Setting	Function	Description
Stage 1 Only	Large-scale base	2k steps / label smoothing 0.2 to handle pseudo-label noise
+ Stage 2	High-quality calibration	6,647 samples for fine-grained human alignment
Frozen MuQ-MuLan Encoders	Parameter efficiency	~30M trainable, matches/exceeds dedicated baselines like SongEval
top-k Filtering	Inference-time scaling	Uses CMI-RM to select high-quality candidates

Key Findings¶

Even frontier MLLMs (Gemini-2.5-Pro) fail to exceed 80% agreement, showing compositional music evaluation is far from solved.
The ~30M CMI-RM covers all CMI-RewardBench settings in one architecture, performing comparably or better than specialized open-source baselines (e.g., SongEval).
CMI-RM serves as both an evaluator and a "generation amplifier" via top-k filtering.

Highlights & Insights¶

Data-fying the "Evaluation Lag": Instead of just another scorer, the authors built the entire ecosystem (large pseudo + expert small + unified benchmark). This "foundation first" approach is replicable for any generation subfield with lagging evaluation.
Frozen Encoders + Dual Transformer: The design using frozen MuQ-MuLan encoders and zeroing out missing modalities elegantly handles any modality combination. The ~30M trainable parameters set a paradigm for lightweight multimodal reward modeling.
Reward Model as Inference Amplifier: Top-k filtering provides a low-cost path to improve quality without retraining large generation model weights.
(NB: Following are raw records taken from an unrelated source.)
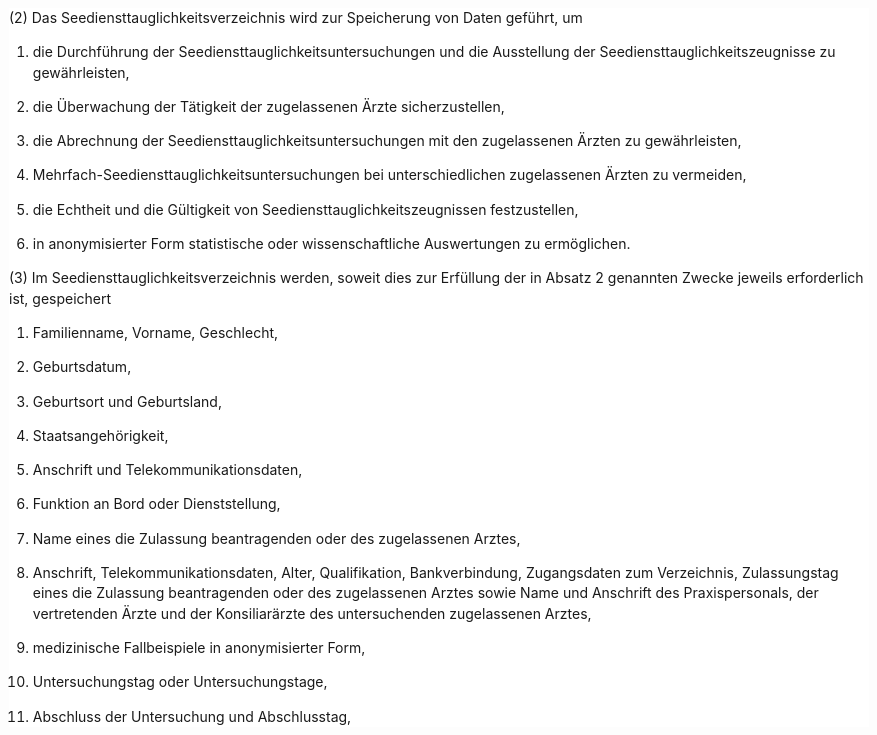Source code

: (2) Das Seediensttauglichkeitsverzeichnis wird zur Speicherung von
Daten geführt, um

1.  die Durchführung der Seediensttauglichkeitsuntersuchungen und die
    Ausstellung der Seediensttauglichkeitszeugnisse zu gewährleisten,


2.  die Überwachung der Tätigkeit der zugelassenen Ärzte sicherzustellen,


3.  die Abrechnung der Seediensttauglichkeitsuntersuchungen mit den
    zugelassenen Ärzten zu gewährleisten,


4.  Mehrfach-Seediensttauglichkeitsuntersuchungen bei unterschiedlichen
    zugelassenen Ärzten zu vermeiden,


5.  die Echtheit und die Gültigkeit von Seediensttauglichkeitszeugnissen
    festzustellen,


6.  in anonymisierter Form statistische oder wissenschaftliche
    Auswertungen zu ermöglichen.




(3) Im Seediensttauglichkeitsverzeichnis werden, soweit dies zur
Erfüllung der in Absatz 2 genannten Zwecke jeweils erforderlich ist,
gespeichert

1.  Familienname, Vorname, Geschlecht,


2.  Geburtsdatum,


3.  Geburtsort und Geburtsland,


4.  Staatsangehörigkeit,


5.  Anschrift und Telekommunikationsdaten,


6.  Funktion an Bord oder Dienststellung,


7.  Name eines die Zulassung beantragenden oder des zugelassenen Arztes,


8.  Anschrift, Telekommunikationsdaten, Alter, Qualifikation,
    Bankverbindung, Zugangsdaten zum Verzeichnis, Zulassungstag eines die
    Zulassung beantragenden oder des zugelassenen Arztes sowie Name und
    Anschrift des Praxispersonals, der vertretenden Ärzte und der
    Konsiliarärzte des untersuchenden zugelassenen Arztes,


9.  medizinische Fallbeispiele in anonymisierter Form,


10. Untersuchungstag oder Untersuchungstage,


11. Abschluss der Untersuchung und Abschlusstag,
Limitations & Future Work¶

Pseudo-labels distilled from Qwen3-Omni inherit LLM-judge biases, limiting the upper bound.
Human agreement on the CMI-Pref test set is ~75%, reflecting the high subjective noise in compositional music preferences.
Some resources (AIME, MusicPref) were excluded from the main benchmark due to split alignment issues.

vs MOS Predictors (PAM, SongEval): They are single-dimensional and rigid; CMI-RM outputs two dimensions and supports arbitrary combinations with less weight.
vs Alignment Metrics (CLAP, MuQ-MuLan): These focus on text-to-audio; Ours adds lyrics/audio conditions and treats alignment as a trainable human proxy.
vs Preference Platforms (Music Arena): Mostly text-to-music; CMI-Pref is the first large-scale compositional preference dataset with lyrics and audio.
vs LLM-as-a-judge: Proprietary and un-optimized for music; this work shows MLLMs still have gaps and provides a parameter-efficient alternative.

Rating¶

Novelty: ⭐⭐⭐⭐⭐ First to unify "Compositional Multimodal Instruction" for music evaluation with a full ecosystem.
Experimental Thoroughness: ⭐⭐⭐⭐ Broad coverage across four sources; however, some per-task values are primarily in the appendix.
Writing Quality: ⭐⭐⭐⭐ Clear motivation and architecture; rigorous formulas.
Value: ⭐⭐⭐⭐⭐ Open-sourced data/weights/benchmark; high practical value for AIGC post-training.